> **Extrait du texte**:
Dans plusieurs affaires cet été, le juge administratif des référés a considéré avec constance que les pouvoirs de police des maires ne sauraient justifier des restrictions générales et trop étendues aux libertés individuelles.
Pour rappel, si au titre de leurs pouvoirs de police administrative générale les maires ont la faculté de prendre des mesures restrictives des libertés individuelles, aux fins de prévenir les troubles à l’ordre publique, la légalité de telles mesures, toujours placées sous le contrôle du Juge Administratif, suppose qu’elles répondent à une triple exigence : nécessité, adaptation et proportionnalité par rapport à l’objectif poursuivi.
C’est dans ce cadre que plusieurs communes ont édicté, au printemps et durant l’été, des arrêtés temporaires visant à limiter les regroupements susceptibles de troubler l’ordre public, circonscrits à certains lieux et à certaines plages horaires. Les juridictions administratives ont toutefois adopté une lecture particulièrement stricte de ces mesures, les suspendant presque systématiquement.

> **Données de l'exercice**:
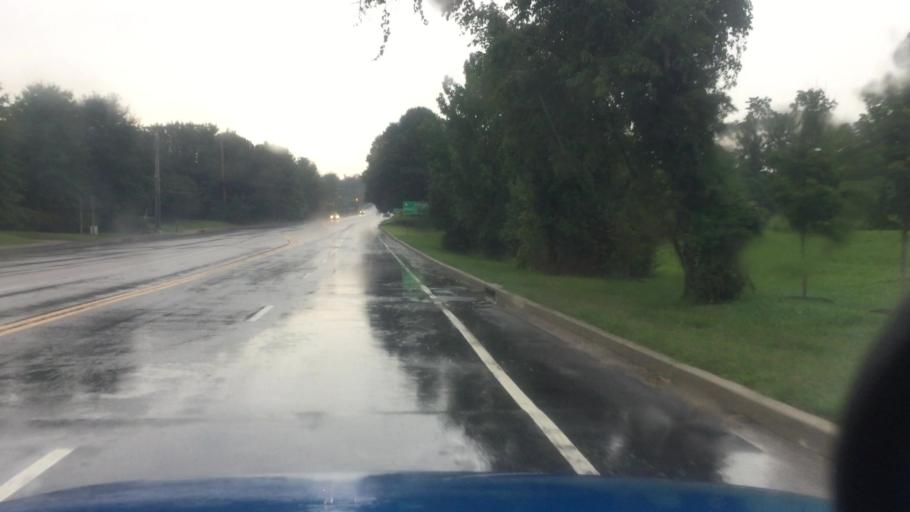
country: US
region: Maryland
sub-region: Howard County
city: Columbia
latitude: 39.2112
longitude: -76.8003
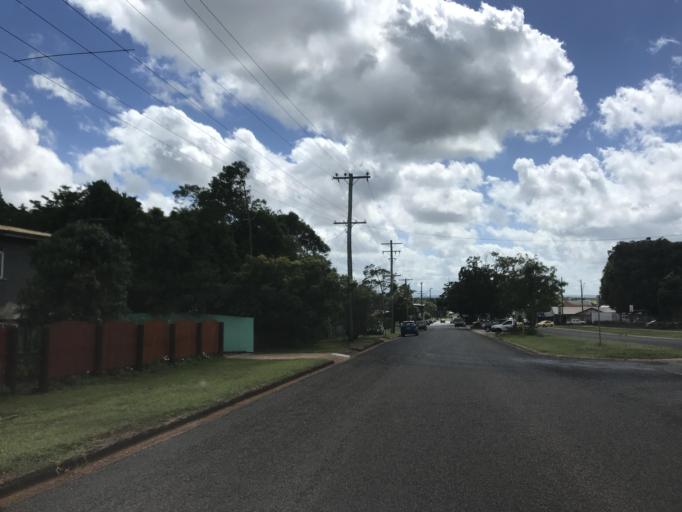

> **Liste des tâches**:
**a)** Répondez à ces questions d'après l'extrait sur les pouvoirs de police des maires :
(i) À quelle triple exigence doivent répondre les mesures restrictives des libertés individuelles ?
(ii) À quelles périodes plusieurs communes ont-elles édicté des arrêtés temporaires ?
(iii) Qu'ont fait presque systématiquement les juridictions administratives de ces mesures ?
**b)** Restituez les enregistrements sous forme de liste JSON de chaînes, une chaîne par ligne, sans les lignes vides, et laissez les images hors de la réponse, s'il vous plaît.
Les enregistrements n'ont aucun rapport avec l'extrait sur les pouvoirs de police des maires.

> **Réponses**:
**a)**
(i) Nécessité, adaptation et proportionnalité par rapport à l'objectif poursuivi.
(ii) Au printemps et durant l'été.
(iii) Elles les ont suspendues.

**b)**
[
  "country: US",
  "region: Maryland",
  "sub-region: Howard County",
  "city: Columbia",
  "latitude: 39.2112",
  "longitude: -76.8003"
]